There was a significant trend between grade of telangiectasia and increasing reflux in the GSV (upper and lower segments) in the left legs of 1092 subjects. Also significant trends were seen with reflux in the superficial or deep veins, but not with deep vein reflux alone. This may be a small-number issue resulting in low power to detect significant associations.

This study confirms an association between saphenous incompetence and telangiectasia (grades 2 and 3). However, the association is not a strong one: 43.9% of subjects with grades 2/3 telangiectases have no trunk varices (26.7% men, 53.9% women). Furthermore, although we have confirmed that the two conditions commonly co-exist, no deductions can be drawn from our data as to what is cause or effect, i.e whether saphenous reflux is responsible for the development of telangiectasia or vice versa. The fact that 84% of subjects with grade 1 and 66% of those with grade 2/3 telangiectasia have no detectable saphenous reflux indicates that the association is not strong.

Given that the popliteal fossa was the most frequent location for telangiectasia it is interesting that there was no significant association between increasing grade of telangiectasia and small saphenous reflux.
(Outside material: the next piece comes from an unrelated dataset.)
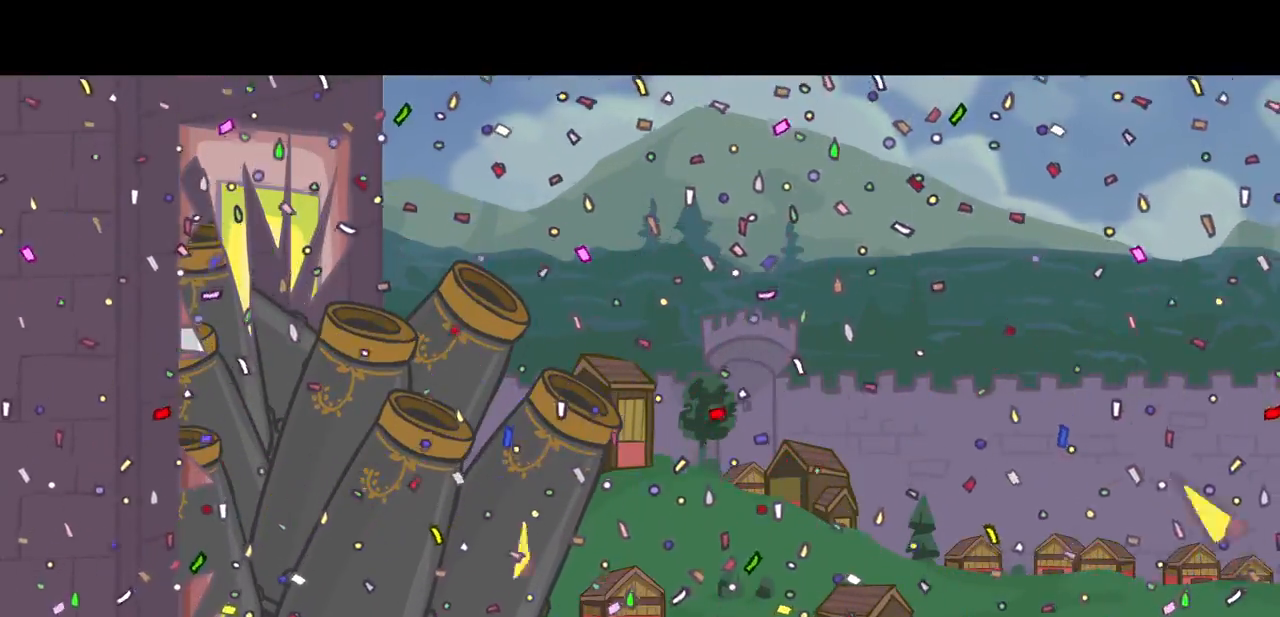
{"keys": ["left"], "events": [[33, "down", "down"], [33, "left", "up"], [33, "right", "down"], [83, "down", "up"], [83, "right", "up"], [217, "left", "down"], [350, "left", "up"], [450, "left", "down"]]}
A systematic approach to the therapy of venous disease with prior investigations and elimination of truncal reflux if present before treating telangiectasia is conceptually attractive. However, the weak association between the telangiectasia and saphenous or deep incompetence found in this study offers little support for such a policy.

In this study we did not evaluate reflux in reticular veins. Other studies have shown an association between telangiectasia and reflux in adjacent reticular veins. ^7,8

Conclusions

If anatomy is to be fully understood and therapy appropriately directed in patients presenting with telangiectasia, there is a need for studies employing high definition duplex to track reflux in saphenous systems, reticulars and perforators.

Analysis of the follow-up data of the Edinburgh Vein Study population is currently underway, and this may shed light on the evolution of telangiectasia in this population and its association with other components of chronic venous disease.